In [1]:
import pandas as pd
from datetime import datetime, timedelta
from datetime import datetime, timedelta
from clob_client import PolymarketClient,timestamp_to_datetime
from concurrent.futures import ThreadPoolExecutor, as_completed
from functools import lru_cache


In [2]:

# PolymarketClient 초기화
client = PolymarketClient()

# 캐싱을 위한 함수 정의
@lru_cache(maxsize=100)
def get_price_history(condition_id, outcome):
    resp = client.get_price(condition_id, outcome)
    return resp['history']

def get_price_at_date_cached(condition_id, outcome, target_date_str):
    price_history = get_price_history(condition_id, outcome)
    target_date = datetime.strptime(target_date_str, '%Y-%m-%dT%H:%M:%SZ')
    target_ts = int(target_date.timestamp())
    
    closest_price = None
    min_time_diff = float('inf')
    for price_point in price_history:
        time_diff = abs(price_point['t'] - target_ts)
        if time_diff < min_time_diff:
            min_time_diff = time_diff
            closest_price = price_point['p']
    return closest_price

# 병렬 처리를 위한 함수
def fetch_price_change(condition_id, date_str, offset):
    target_date = datetime.strptime(date_str, '%Y-%m-%d')
    future_date = target_date + timedelta(days=offset)
    future_date_str = future_date.strftime('%Y-%m-%d') + 'T00:00:00Z'
    
    target_yes_price = get_price_at_date_cached(condition_id, 'Yes', f"{date_str}T00:00:00Z")
    future_yes_price = get_price_at_date_cached(condition_id, 'Yes', future_date_str)
    
    if target_yes_price is not None and future_yes_price is not None:
        if future_yes_price > target_yes_price:
            return 1  # 상승
        elif future_yes_price < target_yes_price:
            return -1  # 하락
        else:
            return 0  # 중립
    return None


In [3]:

# 1. matching_questions_cnn_953.csv에서 데이터 로드
matching_df = pd.read_csv('matching_questions_cnn_953.csv')
questions = matching_df['matching_questions'].tolist()
titles = matching_df['title'].tolist()  # title 열이 있다고 가정

# 2. data/cnn.csv에서 title과 upload_date 매칭
cnn_df = pd.read_csv('data/cnn.csv')
upload_dates = []
for title in titles:
    matched_row = cnn_df[cnn_df['title'] == title]
    if not matched_row.empty:
        upload_date = matched_row.iloc[0]['upload_date']  # 예: "2025-03-19T19:30:00Z"
        # "YYYY-MM-DDTHH:MM:SSZ" -> "YYYY-MM-DD"로 변환
        upload_date_str = upload_date.split('T')[0]
        upload_dates.append(upload_date_str)
    else:
        upload_dates.append(None)
        print(f"일치하는 title을 찾을 수 없습니다: {title}")

# 3. condition_id 매칭 (closed_trump_questions_description.csv 사용)
closed_trump_df = pd.read_csv('closed_trump_questions_description.csv')

→ **과제 모음**:
**a.** 원문 발췌의 코드를 읽고 다음 물음에 답하세요.
(i) get_price_history 함수에 붙은 lru_cache의 maxsize 값은 얼마입니까?
(ii) fetch_price_change 함수는 미래 시점의 Yes 가격이 기준 시점의 Yes 가격보다 낮을 때 무엇을 반환합니까?
(iii) 2단계에서 title과 upload_date를 매칭하려고 읽어 들이는 CSV 파일의 경로는 무엇입니까?
**b.** 원문 발췌에 실린 Polymarket 가격 분석 코드를 마지막 줄 다음부터 이어서 작성하세요.

→ **제공 자료**:
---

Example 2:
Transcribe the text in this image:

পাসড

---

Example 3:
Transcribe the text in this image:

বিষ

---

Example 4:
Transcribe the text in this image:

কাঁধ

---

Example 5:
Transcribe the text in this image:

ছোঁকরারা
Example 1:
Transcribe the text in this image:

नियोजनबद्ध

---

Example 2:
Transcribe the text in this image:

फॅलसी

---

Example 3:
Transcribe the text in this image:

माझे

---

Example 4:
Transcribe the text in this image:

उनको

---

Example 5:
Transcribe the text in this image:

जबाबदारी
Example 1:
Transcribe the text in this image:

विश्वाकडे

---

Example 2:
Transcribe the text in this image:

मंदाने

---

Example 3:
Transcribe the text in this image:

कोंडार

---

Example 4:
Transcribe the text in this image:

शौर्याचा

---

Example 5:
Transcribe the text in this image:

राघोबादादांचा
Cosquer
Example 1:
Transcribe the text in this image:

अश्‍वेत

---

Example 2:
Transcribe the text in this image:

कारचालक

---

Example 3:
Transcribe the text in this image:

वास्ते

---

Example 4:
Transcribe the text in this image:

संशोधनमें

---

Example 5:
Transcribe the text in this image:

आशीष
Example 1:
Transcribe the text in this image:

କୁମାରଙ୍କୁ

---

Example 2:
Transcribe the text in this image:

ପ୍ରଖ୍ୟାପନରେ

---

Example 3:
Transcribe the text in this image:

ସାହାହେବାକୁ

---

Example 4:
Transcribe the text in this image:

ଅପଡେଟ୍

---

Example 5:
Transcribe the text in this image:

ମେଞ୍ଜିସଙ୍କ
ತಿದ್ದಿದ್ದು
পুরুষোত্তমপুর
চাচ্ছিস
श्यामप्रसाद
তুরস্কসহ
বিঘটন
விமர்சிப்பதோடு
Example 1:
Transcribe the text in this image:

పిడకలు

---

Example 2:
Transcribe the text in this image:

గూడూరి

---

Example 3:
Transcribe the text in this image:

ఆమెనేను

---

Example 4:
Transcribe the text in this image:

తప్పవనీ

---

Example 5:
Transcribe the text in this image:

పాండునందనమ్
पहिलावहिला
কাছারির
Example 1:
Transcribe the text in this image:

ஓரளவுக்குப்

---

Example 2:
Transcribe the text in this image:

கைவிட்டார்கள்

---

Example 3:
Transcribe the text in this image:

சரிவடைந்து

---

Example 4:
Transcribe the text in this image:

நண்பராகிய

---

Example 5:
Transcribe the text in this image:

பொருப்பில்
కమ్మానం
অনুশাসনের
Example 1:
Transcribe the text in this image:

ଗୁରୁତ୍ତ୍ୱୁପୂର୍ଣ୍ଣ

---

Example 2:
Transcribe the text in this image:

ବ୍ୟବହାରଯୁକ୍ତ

→ **결과**:
**a.**
(i) 100입니다.
(ii) -1을 반환합니다.
(iii) data/cnn.csv입니다.

**b.**
condition_ids = []
for question in questions:
    matched_row = closed_trump_df[closed_trump_df['question'] == question]
    condition_ids.append(matched_row.iloc[0]['condition_id'] if not matched_row.empty else None)

# 결과 저장을 위한 리스트
results = []
offsets = [1, 3, 5]

# 4. 병렬 처리로 가격 변동 계산
with ThreadPoolExecutor(max_workers=10) as executor:
    futures = []
    for i, (condition_id, date_str) in enumerate(zip(condition_ids, upload_dates)):
        if condition_id is None or date_str is None:
            results.append({
                'question': questions[i],
                'date': date_str,
                'yes_price': None,
                'change_1d': None,
                'change_3d': None,
                'change_5d': None
            })
            continue
        
        # 타겟 날짜의 Yes 가격 조회
        target_yes_price = get_price_at_date_cached(condition_id, 'Yes', f"{date_str}T00:00:00Z")
        
        # 미래 날짜 가격 변동 계산 (병렬 처리)
        change_labels = {}
        for offset in offsets:
            future = executor.submit(fetch_price_change, condition_id, date_str, offset)
            futures.append((i, offset, future))
        
        results.append({
            'question': questions[i],
            'date': date_str,
            'yes_price': target_yes_price,
            'change_1d': None,
            'change_3d': None,
            'change_5d': None
        })
    
    # 병렬 처리 결과 수집
    for i, offset, future in futures:
        results[i][f'change_{offset}d'] = future.result()

# 5. 결과를 DataFrame으로 변환하고 CSV로 저장
result_df = pd.DataFrame(results)
result_df.to_csv('question_prices_with_changes_cnn.csv', index=False)
print("가격 변동 라벨이 'question_prices_with_changes_cnn.csv'에 저장되었습니다.")

가격 변동 라벨이 'question_prices_with_changes_cnn.csv'에 저장되었습니다.


In [5]:
import pandas as pd
from datetime import datetime, timedelta

from concurrent.futures import ThreadPoolExecutor, as_completed
from functools import lru_cache

# PolymarketClient 초기화
client = PolymarketClient()

# 캐싱을 위한 함수 정의
@lru_cache(maxsize=100)
def get_price_history(condition_id, outcome):
    resp = client.get_price(condition_id, outcome)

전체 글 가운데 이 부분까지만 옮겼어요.